__Exercise prompt__:
Copy every line of the data below word for word, without changing any spelling, punctuation, or order.

__Listed entries__:
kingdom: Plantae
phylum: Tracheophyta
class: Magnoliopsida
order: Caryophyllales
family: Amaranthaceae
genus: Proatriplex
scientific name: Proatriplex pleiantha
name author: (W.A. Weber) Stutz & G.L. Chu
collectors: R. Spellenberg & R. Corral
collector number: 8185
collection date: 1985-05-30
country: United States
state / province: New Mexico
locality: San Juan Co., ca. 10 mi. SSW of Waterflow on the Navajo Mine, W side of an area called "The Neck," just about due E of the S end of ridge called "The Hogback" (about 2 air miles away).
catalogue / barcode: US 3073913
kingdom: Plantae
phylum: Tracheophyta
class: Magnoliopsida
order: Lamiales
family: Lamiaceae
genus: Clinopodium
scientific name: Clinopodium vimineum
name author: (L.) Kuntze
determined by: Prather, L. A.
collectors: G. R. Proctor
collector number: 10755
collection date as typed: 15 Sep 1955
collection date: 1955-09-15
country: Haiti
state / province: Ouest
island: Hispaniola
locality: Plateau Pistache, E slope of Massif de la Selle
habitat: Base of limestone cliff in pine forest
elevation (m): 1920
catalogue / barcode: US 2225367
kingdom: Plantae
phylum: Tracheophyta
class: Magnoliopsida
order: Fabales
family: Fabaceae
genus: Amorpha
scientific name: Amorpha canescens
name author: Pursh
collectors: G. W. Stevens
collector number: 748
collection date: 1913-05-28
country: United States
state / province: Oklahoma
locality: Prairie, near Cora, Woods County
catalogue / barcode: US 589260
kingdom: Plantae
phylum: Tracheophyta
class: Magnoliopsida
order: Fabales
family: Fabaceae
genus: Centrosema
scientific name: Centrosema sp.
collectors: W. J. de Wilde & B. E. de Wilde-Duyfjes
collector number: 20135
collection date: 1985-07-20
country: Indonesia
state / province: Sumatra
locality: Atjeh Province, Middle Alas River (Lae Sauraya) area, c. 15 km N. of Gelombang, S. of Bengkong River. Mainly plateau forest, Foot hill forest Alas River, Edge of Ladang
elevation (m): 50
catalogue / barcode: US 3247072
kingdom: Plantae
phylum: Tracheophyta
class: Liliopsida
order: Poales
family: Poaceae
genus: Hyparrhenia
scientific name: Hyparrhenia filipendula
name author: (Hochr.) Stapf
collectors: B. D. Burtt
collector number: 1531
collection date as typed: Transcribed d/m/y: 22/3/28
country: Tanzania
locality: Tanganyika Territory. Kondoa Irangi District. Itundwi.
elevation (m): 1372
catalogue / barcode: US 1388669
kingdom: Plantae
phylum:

__Complete answer__:
kingdom: Plantae
phylum: Tracheophyta
class: Magnoliopsida
order: Caryophyllales
family: Amaranthaceae
genus: Proatriplex
scientific name: Proatriplex pleiantha
name author: (W.A. Weber) Stutz & G.L. Chu
collectors: R. Spellenberg & R. Corral
collector number: 8185
collection date: 1985-05-30
country: United States
state / province: New Mexico
locality: San Juan Co., ca. 10 mi. SSW of Waterflow on the Navajo Mine, W side of an area called "The Neck," just about due E of the S end of ridge called "The Hogback" (about 2 air miles away).
catalogue / barcode: US 3073913
kingdom: Plantae
phylum: Tracheophyta
class: Magnoliopsida
order: Lamiales
family: Lamiaceae
genus: Clinopodium
scientific name: Clinopodium vimineum
name author: (L.) Kuntze
determined by: Prather, L. A.
collectors: G. R. Proctor
collector number: 10755
collection date as typed: 15 Sep 1955
collection date: 1955-09-15
country: Haiti
state / province: Ouest
island: Hispaniola
locality: Plateau Pistache, E slope of Massif de la Selle
habitat: Base of limestone cliff in pine forest
elevation (m): 1920
catalogue / barcode: US 2225367
kingdom: Plantae
phylum: Tracheophyta
class: Magnoliopsida
order: Fabales
family: Fabaceae
genus: Amorpha
scientific name: Amorpha canescens
name author: Pursh
collectors: G. W. Stevens
collector number: 748
collection date: 1913-05-28
country: United States
state / province: Oklahoma
locality: Prairie, near Cora, Woods County
catalogue / barcode: US 589260
kingdom: Plantae
phylum: Tracheophyta
class: Magnoliopsida
order: Fabales
family: Fabaceae
genus: Centrosema
scientific name: Centrosema sp.
collectors: W. J. de Wilde & B. E. de Wilde-Duyfjes
collector number: 20135
collection date: 1985-07-20
country: Indonesia
state / province: Sumatra
locality: Atjeh Province, Middle Alas River (Lae Sauraya) area, c. 15 km N. of Gelombang, S. of Bengkong River. Mainly plateau forest, Foot hill forest Alas River, Edge of Ladang
elevation (m): 50
catalogue / barcode: US 3247072
kingdom: Plantae
phylum: Tracheophyta
class: Liliopsida
order: Poales
family: Poaceae
genus: Hyparrhenia
scientific name: Hyparrhenia filipendula
name author: (Hochr.) Stapf
collectors: B. D. Burtt
collector number: 1531
collection date as typed: Transcribed d/m/y: 22/3/28
country: Tanzania
locality: Tanganyika Territory. Kondoa Irangi District. Itundwi.
elevation (m): 1372
catalogue / barcode: US 1388669
kingdom: Plantae
phylum:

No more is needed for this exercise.